言い分は、覚えたことや身に付けたことが即、現金や食べ物に換わらないことです。
おっしゃる通りでしょう。高度な数学を学んでも、数学教師にならなければ給与という現金収入にはなりません。
遠回しな解答を持ち出す人もいます。
「論理的な思考のために間接的なアプローチを使って物事を整理、説明するために必要だ」と。商品開発や技術革新などのナレッジ系職業には必要なことです。
さて、本稿の基本視点は、教育を手段とみなしヒエラルキーを飛び越えるです。ここでは更にその先を探りたいと思います。
グローバル時代に英語は必要です。コミュニケーションを取ることから知識を得、ビジネスモデルを考え、商売に繋げるために大事です。問題は英語が話せるだけではダメなことです。それ相当な見識を有した人達のコミュニティであれば、しかるべき話題や知能が試される中で仲間が形成され、維持される世界があるからです。平たく言えば「お呼びでない」の疎外感は階層ギャップなのです。顕著なのがフランス語であることを聞いたことが有ります。
「その仏語どこで学びましたか?」
上流階級の使う文法や単語はそれ以外と明確に違うそうです。薩摩言葉がそれをまねる江戸のスパイを見抜くようにです。
コミュニティーとコミュニケーションが金運を呼び込むキーワードです。努力してその世界に入り込み、相互の情報と意思を共有することです。

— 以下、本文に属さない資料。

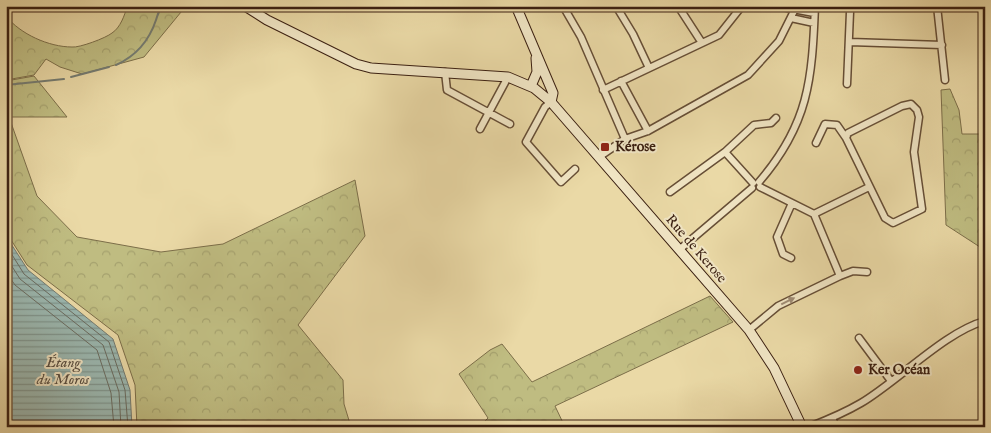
<svg xmlns="http://www.w3.org/2000/svg" width="991" height="433" font-family="'IM FELL English',serif">
  <defs>
    <pattern id="forest-crowns" width="20" height="18" patternUnits="userSpaceOnUse" patternTransform="scale(1.25)"><rect width="20" height="18" fill="#bfbc81"/><path d="M2 6a3 3 0 1 1 6 0M12 15a3 3 0 1 1 6 0" fill="none" stroke="#a5a16e"/></pattern>
    <pattern id="water-rules" width="6" height="5" patternUnits="userSpaceOnUse" patternTransform="scale(1.25)"><rect width="6" height="5" fill="#9bb8b1"/><path d="M0 2.5h6" fill="none" stroke="#7f958f"/></pattern>
  </defs>
  <rect width="100%" height="100%" fill="#ead9a6"/>
  <filter id="stains"><feTurbulence type="fractalNoise" baseFrequency=".004" numOctaves="4"/><feColorMatrix values="0 0 0 0 .2 0 0 0 0 .09 0 0 0 0 .02 0 0 0 .5 -.17"/></filter>
  <radialGradient id="worn" r=".72"><stop offset=".6" stop-color="#630" stop-opacity="0"/><stop offset="1" stop-color="#630" stop-opacity=".3"/></radialGradient>
  <path fill="url(#forest-crowns)" stroke="#7c6e49" d="M127,6H186L144,57L82,74L60,67L46,59L34,75L6,80V16C20,34 49,47 72,47C79,48 106,38 112,33C120,28 125,15 127,6Z
    M34,76L67,117H9L37,196L77,237L161,252L223,244L355,180L365,236L298,325L343,380L344,404L351,427H137L135,385L118,335L27,265L6,232V81Z
    M950,89L959,110L962,134H985L983,249L946,225L941,90Z
    M710,296L733,322L555,406L565,427H479L488,418L459,374L490,350L502,344L532,382Z"/>
  <path fill="url(#water-rules)" stroke="#747b71" d="M6,236L28,270L113,339L130,390L132,427H6Z"/>
  <g fill="none" stroke-linecap="round" stroke-linejoin="round">
    <path stroke="#6a6c61" stroke-width="1" d="M6,245L24,274L109,342L125,390L128,427
      M6,257L20,279L103,345L119,392L121,427
      M6,272L15,285L97,350L111,393L114,427"/>
    <path stroke="#747b71" stroke-width="2" d="M116,65C136,56 149,41 156,20C158,14 158,11 163,6
      M71,77L109,67
      M6,85L64,79"/>
    <defs>
      <path id="street" d="M563,6L581,37L625,139
        M616,6L633,34L649,68
        M678,6L702,43
        M777,6L814,13
        M937,6L945,80
        M791,18L814,23
        M850,42L942,45
        M445,72L447,90L510,124
        M621,81L648,131
        M847,84L850,12
        M603,90L719,35L742,6
        M551,102L545,107L526,142L561,182L575,169
        M911,104L917,110L919,117L914,152L922,209L893,223L885,218L846,138L848,133L902,106Z
        M480,129L508,77
        M816,143L825,124L837,125L846,138
        M599,157L625,139L648,131L748,75L779,41L794,11L799,6
        M759,182C809,124 812,80 815,6
        M753,183L725,152L754,125L771,123L776,118
        M760,187L814,214L840,276
        M670,192L725,152
        M814,214L869,187
        M679,250L752,188
        M791,258L783,254L777,237L792,203
        M749,330L778,306L840,276L853,271L867,272
        M859,338L891,381
        M832,418L836,427
        M809,427C827,420 844,413 861,403C897,382 946,331 985,321"/>
      <path id="secondary" d="M245,6L267,20L356,64L371,68L508,77L534,88L551,102L749,330L774,368L802,427
        M516,6L553,93L551,102
        M531,86L537,72L536,58"/>
    </defs>
    <use href="#street" stroke="#664e36" stroke-width="9"/>
    <use href="#secondary" stroke="#3a1f11" stroke-width="11"/>
    <use href="#street" stroke="#f1e6c5" stroke-width="6"/>
    <use href="#secondary" stroke="#f1e6c5" stroke-width="9"/>
  </g>
  <defs><path id="oneway-solid" d="M-6-.8H1V-3.2L6.5 0L1 3.2V.8H-6Z" transform="scale(1.25)"/></defs>
  <use fill="#9f8c74" href="#oneway-solid" transform="translate(788 301) rotate(-26)"/>
  <g fill="#8f2418" stroke="#f1e6c5" stroke-width="2">
    <rect x="600" y="142" width="10" height="10" rx="2.5"/>
    <circle cx="858" cy="370" r="5"/>
  </g>
  <g text-anchor="middle" dominant-baseline="central" stroke-width="4" stroke-linejoin="round" paint-order="stroke">
    <g font-size="14" font-weight="bold" fill="#3a1f11" stroke="#f1e6c5" text-anchor="start">
      <text x="615" y="147">Kérose</text>
      <text x="868" y="370">Ker Océan</text>
    </g>
    <g font-size="14" fill="#3a1f11" stroke="#f1e6c5">
      <text transform="translate(696 249) rotate(49)">Rue de Kerose</text>
    </g>
    <g font-size="15" font-style="italic" fill="#574d41" stroke="#f1e6c5">
      <text x="63" y="362">Étang<tspan x="63" dy="17">du Moros</tspan></text>
    </g>
  </g>
  <rect width="991" height="433" fill="none" stroke="#ead9a6" stroke-width="25"/>
  <rect x="8" y="8" width="976" height="418" fill="none" stroke="#3a1f11" stroke-width="2.5"/>
  <rect x="12" y="12" width="966" height="408" fill="none" stroke="#3a1f11"/>
  <rect width="100%" height="100%" filter="url(#stains)"/>
  <rect width="100%" height="100%" fill="url(#worn)"/>
</svg>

企業は、単なる利益を求める集団ではなくなってきています。未来に向けて人々が共有する新たな価値を創造するところ。世界に貧困や病気、争いを無くすことが目標です。安くて良い製品をみんなが買える生活の充実は、ささやかかも知れませんが見えない価値です。
もうおわかりのことと思います。
現金を求めることは生きるために必要ですが、最上のものではない。しかし、強力に頼りがいのある価値でもあります。どう求め、どう使うかは教育が生みだす見えない価値なのだと思います。この知識をもとに本物とは一体何なのかを考えたいと思います。